Federal campaign-finance records show that Chris Reichert, a Victorian Village resident, gave $500 to Stivers' campaign March 6, days before the 40-year-old was scorned for his behavior at a rally in front of the office of Rep. Mary Jo Kilroy, the Democrat whom Stivers is challenging....

There you go.

**** Did you know that Ohio's pension plans suffered severe losses when Lehman Brothers, John Kasich's former employer, collapsed? That is why Rep. Mary Jo Kilroy (OH-15) asked for and got a hearing to examine more about what went wrong at the firm.

Fox8.com:

State records show that Ohio's public pension funds took a $480 million hit as a result of the collapse of banking giant Lehman Brothers.

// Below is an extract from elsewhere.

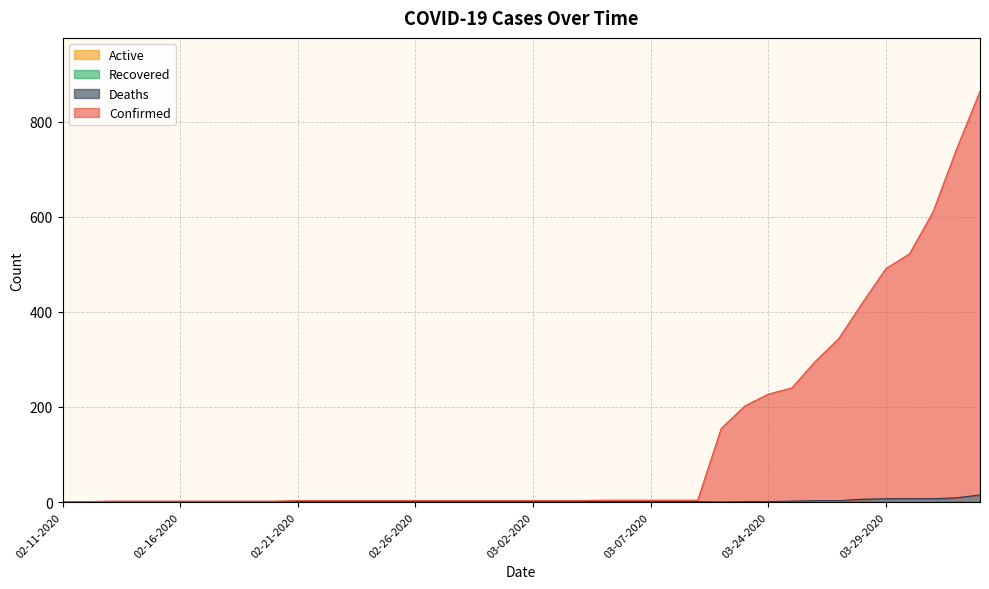

What is the difference between the maximum and minimum values in the Confirmed series?

863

Calculations on the shrinking values of the pension funds' Lehman holdings were released to U.S. Rep. Mary Jo Kilroy of Columbus in advance of Tuesday hearings on the collapse.

Kilroy, a Democrat, pushed for the hearings before the House Committee on Financial Services after a report released by a bankruptcy examiner. That report, released last month, found that Lehman used an accounting gimmick to hide $50 billion in debt ahead of the September 2008 collapse....

Good going!

**** Eschatonblog referred to this story at Philly.com:

Lower Merion School District employees activated the web cameras and tracking software on laptops they gave to high school students about 80 times in the past two school years, snapping nearly 56,000 images that included photos of students, pictures inside their homes and copies of the programs or files running on their screens, district investigators have concluded....

.....But in at least five instances, school employees let the Web cams keep clicking for days or weeks after students found their missing laptops, according to the review. Those computers - programmed to snap a photo and capture a screen shot every 15 minutes when the machine was on - fired nearly 13,000 images back to the school district servers.

The data, given to The Inquirer on Monday by a school district lawyer, represents the most detailed account yet of how and when Lower Merion used the remote tracking system, a practice that has sparked a civil rights lawsuit, an FBI investigation and new federal legislation....

OMG! Sounds like this case will be going on for awhile.